September 28, 2007 at 7:47 am
"Hello....I have 1200 GB drive space RAID 5"
Can you provide a break down of the equipment? How many HD's is there only one RAID controller? How many channels on controller(s)? What are the rest of the motherboard specs (provide model information so I can understand what you have)? I can make lot's of suggestions but without enough info I am just talking.
October 3, 2007 at 2:12 pm
Hi
For your setup I would be inclined to have a 50GB o/s Partition and leave the rest as one large partition for SQL Server.
The partitions will not improve performance but will stop any unexpected Database growth using up all the disk space and crashing the server.
Also you should consider aligning IO with storage track boundaries, the following link is for exchange but is applicable for SQL.
http://technet.microsoft.com/en-us/library/aa995867.aspx
I Hope this Helps
Brandon
October 4, 2007 at 2:40 am
As per gist of other postings, RAID 5 is not recommended as the way to go for SQL databases. Partitioning of the RAID will certainly not improve performance, though may make it easier to do housekeeping.
Refer to this recent article on sql-server-performance http://www.sql-server-performance.com/articles/audit/2005_audit_hardware_checklist_p3.aspx
Only thing they recommend RAID 5 for is backup files.
October 5, 2007 at 2:51 pm
Thank you for your all helps.
Your advise and input are very valuable!!!!
Best regards,
TJ
October 8, 2007 at 6:31 am
never understood why anyone would recommend raid 5 for a backup which is a write intensive operation so raid 5 would be the absolute worst choice ( well actually raid 6 would be worse )
I don't understand what this "issue" is with disks and servers, the average home PC probably comes with a terabyte these days ( probably in two disks for sure ) and we post about 50Gb partitions and bang for buck using raid 5, we all use dual core procs now and we're probably moving to quad core, servers usually have lots of memory now and we have 64 bit systesms - and here we are talking about disks as if they were on the protected list or there was a world shortage of them. Back in the days of sql server 6 I used upwards of 40 odd disks for production servers, not really a difficult move is it guys - microsoft have been writing about using dedicated arrays ( that means not shared ) for o/s, binaries, logs, data and backups for as long as I remember - it's one area we seem to be regressing upon and I can think of my work at a large corporate where we were arguing about allocation an extra 50GB of disk space to a production server - probably cost less than the marketing manager's daily lunch bill!!
sorry, rant over - one of those days!!
[font="Comic Sans MS"]The GrumpyOldDBA[/font]
www.grumpyolddba.co.uk
http://sqlblogcasts.com/blogs/grumpyolddba/
October 8, 2007 at 9:37 pm
Just out of curiosity, how many drives make up your 1200GB of RAID 5 space?

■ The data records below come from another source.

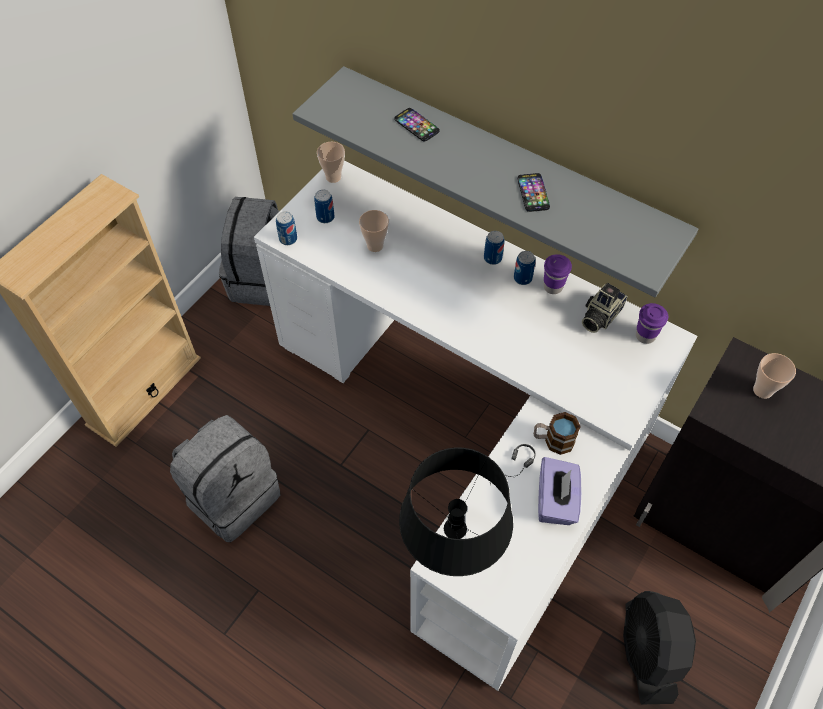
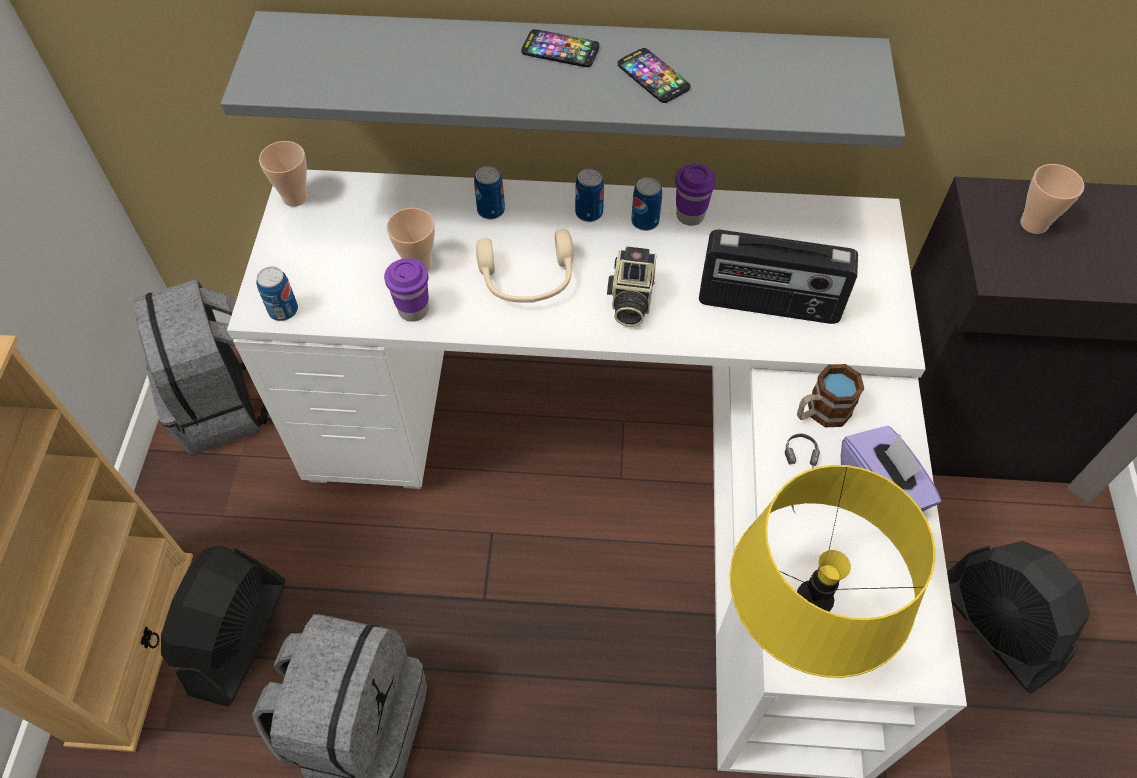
camera: 30 degrees left, 0 degrees up
(198, 415) = (238, 637): none -> black fan
(325, 217) = (320, 257): can -> can (491, 210)
(416, 125) = (425, 51): phone -> phone (560, 50)
(430, 282) = (528, 280): none -> beige headphones
(453, 546) = (798, 626): black table lamp -> yellow table lamp
(562, 362) = (768, 305): none -> radio
(599, 316) = (771, 226): camera -> camera (630, 299)
(645, 336) = (841, 226): purple cup -> purple cup (413, 310)

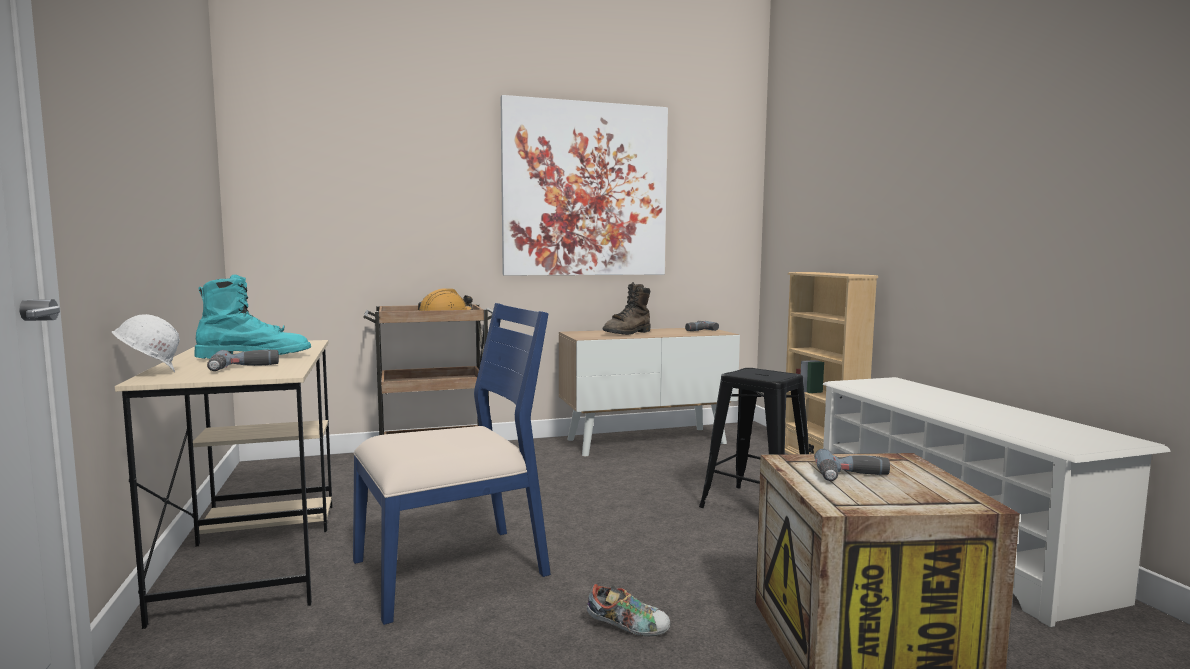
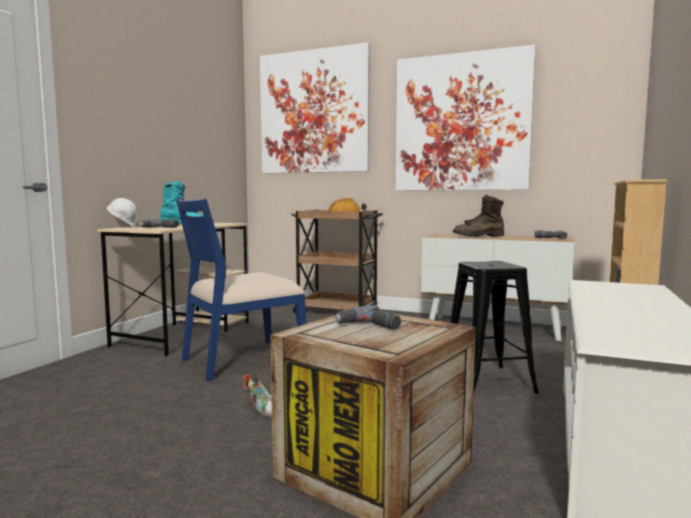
camera: 40 degrees right, 0 degrees up
(364, 153) = (314, 112): none -> picture
(452, 569) = (242, 360): blue chair -> blue chair turned 135 degrees clockwise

Is anyone else out there running into concerns with these monster arrays composed primarily of 400+ GB drives? I've heard of and now seen rebuilds on these huge arrays take upwards of a week (during which time you're completely vulnerable to losing the array).
Thoughts?
October 8, 2007 at 10:04 pm
I have almost always used R5 for servers, however I've usually been on a budget. Many smaller companies, gov't, etc. struggled with the cost of disk. Usually when we get a server, we go for most memory first, then disk.
However I agree. These days disk is soooo cheap, it doesn't make sense to run R5. We ran it early on here, but over the last couple years we've upgraded to a couple R1 arrays and even rebuilt the arrray from R5 to R1.